**PASSAGE TO READ:**
In our particular case, we need it for an investor in Europe that we cannot
meet in person. So it should give away most of the details. At best, we'll
have a call with him.

Yours seems to server a purpose of well polished email pitch that could be
forwarded along with an introduction.

Another point is startup's stage. In our case it's angel round. Even though,
we have a lot of technical progress and talking to users with mockups on hand,
we cannot yet brag about traction or physical unit sales.

P.S. Thanks a lot for the answer!

------
tixocloud
Keep it really high level and use the same language as the audience.

If you can fit everything on one page, do it. If not, put the most important
material on the first few pages.

Since it's an angel round, you'll want to focus on your team, market size and
opportunity, and especially traction. Depending on who you're speaking with,
traction could mean different things to different people. But you will
definitely to show that there's a hint of interest from the market.

**PROBLEMS TO WORK ON:**
**a)** Please list the things the reply in the pitch thread above says to focus on in an angel round.
**b)** Carry on the pitch thread above, starting right after its final sentence.

**Data records:**
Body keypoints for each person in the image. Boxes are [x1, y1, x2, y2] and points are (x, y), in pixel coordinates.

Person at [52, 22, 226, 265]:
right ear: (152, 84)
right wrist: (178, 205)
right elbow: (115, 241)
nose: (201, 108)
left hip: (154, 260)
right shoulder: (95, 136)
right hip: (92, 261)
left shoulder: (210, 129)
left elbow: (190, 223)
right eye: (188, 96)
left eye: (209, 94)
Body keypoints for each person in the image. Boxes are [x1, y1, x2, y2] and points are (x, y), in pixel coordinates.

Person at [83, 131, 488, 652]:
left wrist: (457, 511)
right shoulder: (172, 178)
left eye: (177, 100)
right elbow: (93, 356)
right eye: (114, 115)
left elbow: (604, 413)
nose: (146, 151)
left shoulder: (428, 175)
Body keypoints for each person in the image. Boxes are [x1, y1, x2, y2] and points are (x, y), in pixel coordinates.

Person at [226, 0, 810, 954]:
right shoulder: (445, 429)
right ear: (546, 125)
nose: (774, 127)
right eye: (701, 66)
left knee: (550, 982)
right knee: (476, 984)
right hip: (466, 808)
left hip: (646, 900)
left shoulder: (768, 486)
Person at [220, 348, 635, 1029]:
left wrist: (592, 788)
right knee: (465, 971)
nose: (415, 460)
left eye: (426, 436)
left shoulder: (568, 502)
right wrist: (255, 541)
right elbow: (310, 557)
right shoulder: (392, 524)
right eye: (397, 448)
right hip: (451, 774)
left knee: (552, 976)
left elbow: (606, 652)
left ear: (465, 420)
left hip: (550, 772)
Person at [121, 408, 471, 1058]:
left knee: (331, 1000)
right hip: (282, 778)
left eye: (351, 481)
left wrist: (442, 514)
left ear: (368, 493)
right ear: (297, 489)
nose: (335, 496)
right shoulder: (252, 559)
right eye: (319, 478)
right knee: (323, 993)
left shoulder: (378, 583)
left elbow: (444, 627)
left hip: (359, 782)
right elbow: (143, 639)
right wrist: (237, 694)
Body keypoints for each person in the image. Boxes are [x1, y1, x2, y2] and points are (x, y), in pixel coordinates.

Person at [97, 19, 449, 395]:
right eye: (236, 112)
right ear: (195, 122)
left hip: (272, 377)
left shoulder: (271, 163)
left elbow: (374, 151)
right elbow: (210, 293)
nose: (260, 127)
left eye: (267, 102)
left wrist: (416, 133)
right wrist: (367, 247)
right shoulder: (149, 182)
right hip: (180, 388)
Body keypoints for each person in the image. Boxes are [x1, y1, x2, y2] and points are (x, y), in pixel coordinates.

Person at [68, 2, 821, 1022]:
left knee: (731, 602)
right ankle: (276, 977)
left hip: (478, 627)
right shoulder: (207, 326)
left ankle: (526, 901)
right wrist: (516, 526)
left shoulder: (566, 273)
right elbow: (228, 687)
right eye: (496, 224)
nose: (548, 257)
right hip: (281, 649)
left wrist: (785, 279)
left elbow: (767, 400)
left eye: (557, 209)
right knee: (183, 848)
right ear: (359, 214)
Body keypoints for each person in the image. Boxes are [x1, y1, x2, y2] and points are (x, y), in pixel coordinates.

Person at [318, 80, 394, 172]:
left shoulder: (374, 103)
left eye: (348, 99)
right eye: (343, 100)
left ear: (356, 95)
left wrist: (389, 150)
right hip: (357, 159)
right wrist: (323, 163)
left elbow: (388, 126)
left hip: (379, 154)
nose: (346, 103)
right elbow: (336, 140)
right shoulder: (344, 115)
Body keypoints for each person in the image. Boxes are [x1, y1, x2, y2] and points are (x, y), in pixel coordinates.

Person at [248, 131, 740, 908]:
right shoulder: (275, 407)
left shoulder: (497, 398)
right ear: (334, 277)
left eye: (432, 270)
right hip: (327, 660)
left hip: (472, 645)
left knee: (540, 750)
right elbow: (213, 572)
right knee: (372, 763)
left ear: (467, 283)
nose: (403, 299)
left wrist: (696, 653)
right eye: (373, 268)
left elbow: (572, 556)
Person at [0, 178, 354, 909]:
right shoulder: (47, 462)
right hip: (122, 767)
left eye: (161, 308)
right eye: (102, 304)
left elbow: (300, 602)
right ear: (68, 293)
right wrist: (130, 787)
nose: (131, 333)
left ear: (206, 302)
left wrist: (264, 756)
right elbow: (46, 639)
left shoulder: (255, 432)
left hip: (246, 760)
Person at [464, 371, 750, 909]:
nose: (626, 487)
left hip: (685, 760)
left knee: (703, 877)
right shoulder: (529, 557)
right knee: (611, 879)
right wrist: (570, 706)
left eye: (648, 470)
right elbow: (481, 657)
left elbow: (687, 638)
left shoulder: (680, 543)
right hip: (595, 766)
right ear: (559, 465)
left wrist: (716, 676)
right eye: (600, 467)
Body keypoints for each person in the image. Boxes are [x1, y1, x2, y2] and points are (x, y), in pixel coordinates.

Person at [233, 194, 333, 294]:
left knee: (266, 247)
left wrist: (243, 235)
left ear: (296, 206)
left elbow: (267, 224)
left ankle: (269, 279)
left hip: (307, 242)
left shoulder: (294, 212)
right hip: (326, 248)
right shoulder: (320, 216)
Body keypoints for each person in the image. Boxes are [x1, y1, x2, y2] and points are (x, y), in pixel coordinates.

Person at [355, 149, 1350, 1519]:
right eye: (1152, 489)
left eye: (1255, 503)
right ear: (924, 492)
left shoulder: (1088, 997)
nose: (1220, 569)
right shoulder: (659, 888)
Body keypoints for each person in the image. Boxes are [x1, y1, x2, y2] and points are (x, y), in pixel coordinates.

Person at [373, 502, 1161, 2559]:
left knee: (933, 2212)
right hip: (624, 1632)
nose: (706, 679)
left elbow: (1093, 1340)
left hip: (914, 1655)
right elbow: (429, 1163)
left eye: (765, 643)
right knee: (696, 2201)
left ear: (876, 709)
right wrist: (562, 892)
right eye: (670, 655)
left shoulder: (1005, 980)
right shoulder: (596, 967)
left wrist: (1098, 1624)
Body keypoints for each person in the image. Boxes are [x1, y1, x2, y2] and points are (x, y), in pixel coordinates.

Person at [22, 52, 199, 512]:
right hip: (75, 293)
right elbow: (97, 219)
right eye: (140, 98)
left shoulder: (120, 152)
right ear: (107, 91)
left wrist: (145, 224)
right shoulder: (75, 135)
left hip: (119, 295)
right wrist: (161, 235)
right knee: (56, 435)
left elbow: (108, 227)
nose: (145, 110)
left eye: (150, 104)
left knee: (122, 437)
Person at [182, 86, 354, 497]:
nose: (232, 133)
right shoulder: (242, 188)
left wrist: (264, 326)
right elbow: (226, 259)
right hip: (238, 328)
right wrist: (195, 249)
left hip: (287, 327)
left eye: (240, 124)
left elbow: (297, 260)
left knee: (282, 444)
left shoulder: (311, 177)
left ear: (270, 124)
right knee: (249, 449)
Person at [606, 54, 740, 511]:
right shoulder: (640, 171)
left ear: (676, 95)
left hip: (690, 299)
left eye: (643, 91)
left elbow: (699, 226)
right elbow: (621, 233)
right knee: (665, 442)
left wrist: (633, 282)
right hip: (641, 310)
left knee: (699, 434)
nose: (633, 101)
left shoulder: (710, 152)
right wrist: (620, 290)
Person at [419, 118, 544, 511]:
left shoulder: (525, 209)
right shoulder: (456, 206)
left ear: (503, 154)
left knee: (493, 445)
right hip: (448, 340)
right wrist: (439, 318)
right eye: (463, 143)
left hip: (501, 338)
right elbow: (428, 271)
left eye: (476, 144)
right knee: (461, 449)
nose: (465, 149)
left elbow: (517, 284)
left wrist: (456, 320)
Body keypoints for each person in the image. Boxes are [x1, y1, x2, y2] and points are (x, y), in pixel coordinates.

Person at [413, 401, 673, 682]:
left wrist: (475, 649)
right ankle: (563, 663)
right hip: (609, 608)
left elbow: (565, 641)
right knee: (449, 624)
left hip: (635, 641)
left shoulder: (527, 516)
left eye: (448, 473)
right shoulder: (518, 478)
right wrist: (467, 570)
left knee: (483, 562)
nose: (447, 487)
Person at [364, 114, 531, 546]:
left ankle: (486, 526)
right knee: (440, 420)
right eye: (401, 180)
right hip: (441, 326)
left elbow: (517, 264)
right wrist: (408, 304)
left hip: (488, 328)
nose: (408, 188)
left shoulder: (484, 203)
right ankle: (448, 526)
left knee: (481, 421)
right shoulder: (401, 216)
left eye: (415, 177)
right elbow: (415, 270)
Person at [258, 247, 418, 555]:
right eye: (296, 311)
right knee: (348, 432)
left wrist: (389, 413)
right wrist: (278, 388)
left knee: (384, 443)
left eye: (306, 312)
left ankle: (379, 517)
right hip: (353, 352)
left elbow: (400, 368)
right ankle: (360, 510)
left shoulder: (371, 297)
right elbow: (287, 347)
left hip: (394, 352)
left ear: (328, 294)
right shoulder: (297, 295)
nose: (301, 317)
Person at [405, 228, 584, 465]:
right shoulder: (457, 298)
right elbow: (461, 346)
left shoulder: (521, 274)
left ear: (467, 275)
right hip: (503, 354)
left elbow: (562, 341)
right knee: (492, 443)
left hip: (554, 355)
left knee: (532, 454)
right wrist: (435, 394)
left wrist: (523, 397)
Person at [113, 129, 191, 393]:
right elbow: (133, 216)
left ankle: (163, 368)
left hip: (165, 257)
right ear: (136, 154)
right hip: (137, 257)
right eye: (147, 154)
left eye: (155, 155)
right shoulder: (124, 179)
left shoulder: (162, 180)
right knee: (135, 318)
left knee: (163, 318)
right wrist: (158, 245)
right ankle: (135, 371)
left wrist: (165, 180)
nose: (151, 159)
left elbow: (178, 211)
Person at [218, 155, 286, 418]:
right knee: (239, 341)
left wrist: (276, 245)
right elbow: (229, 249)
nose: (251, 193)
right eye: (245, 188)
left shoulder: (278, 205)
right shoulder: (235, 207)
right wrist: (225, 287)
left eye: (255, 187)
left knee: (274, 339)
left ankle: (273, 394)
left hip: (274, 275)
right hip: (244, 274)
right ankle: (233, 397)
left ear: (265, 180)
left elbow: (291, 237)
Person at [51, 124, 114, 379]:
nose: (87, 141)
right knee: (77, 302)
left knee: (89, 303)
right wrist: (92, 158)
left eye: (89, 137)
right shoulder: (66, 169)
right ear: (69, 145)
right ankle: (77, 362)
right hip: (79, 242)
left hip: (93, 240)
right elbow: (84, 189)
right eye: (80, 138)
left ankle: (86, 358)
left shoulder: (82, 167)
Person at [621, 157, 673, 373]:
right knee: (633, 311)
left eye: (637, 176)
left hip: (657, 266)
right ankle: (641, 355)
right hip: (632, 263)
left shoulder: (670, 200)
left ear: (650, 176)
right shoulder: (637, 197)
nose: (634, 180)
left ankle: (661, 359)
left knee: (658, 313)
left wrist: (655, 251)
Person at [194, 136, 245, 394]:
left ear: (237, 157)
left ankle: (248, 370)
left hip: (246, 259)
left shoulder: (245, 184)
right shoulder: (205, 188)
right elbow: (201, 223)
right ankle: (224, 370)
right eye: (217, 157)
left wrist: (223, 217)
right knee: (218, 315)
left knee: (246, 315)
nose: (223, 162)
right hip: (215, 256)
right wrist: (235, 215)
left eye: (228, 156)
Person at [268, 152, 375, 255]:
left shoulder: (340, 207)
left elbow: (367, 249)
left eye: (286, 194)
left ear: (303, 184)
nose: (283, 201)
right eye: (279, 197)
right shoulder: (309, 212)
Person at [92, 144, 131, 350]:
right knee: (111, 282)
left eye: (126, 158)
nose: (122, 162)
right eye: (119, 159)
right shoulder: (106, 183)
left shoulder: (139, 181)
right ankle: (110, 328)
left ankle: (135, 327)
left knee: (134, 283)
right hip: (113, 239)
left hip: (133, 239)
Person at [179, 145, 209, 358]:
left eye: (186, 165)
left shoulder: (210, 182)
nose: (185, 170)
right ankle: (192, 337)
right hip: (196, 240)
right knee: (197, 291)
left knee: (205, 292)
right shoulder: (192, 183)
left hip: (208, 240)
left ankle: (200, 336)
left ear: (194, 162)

**RESPONSES BY TASK:**
**a)**
- Your team
- Market size and opportunity
- Traction

**b)**
Talking to users is great but are they committed to buying? An investor is
looking to put money in and get more money out in the most blunt case. You
could also sell them on the idea and make them believe in your dream. But at
the end of the day, you're also trying to build a business and in business,
you have to make money to survive. (Although, these days, I feel like that's
not true. Seems like you can keep selling to the next fool who believes)

Good luck!

------
Danilka
There is a good example from YouTube, but it's not exactly it.
[https://www.scribd.com/doc/214802896/Botha-on-
YouTube](https://www.scribd.com/doc/214802896/Botha-on-YouTube)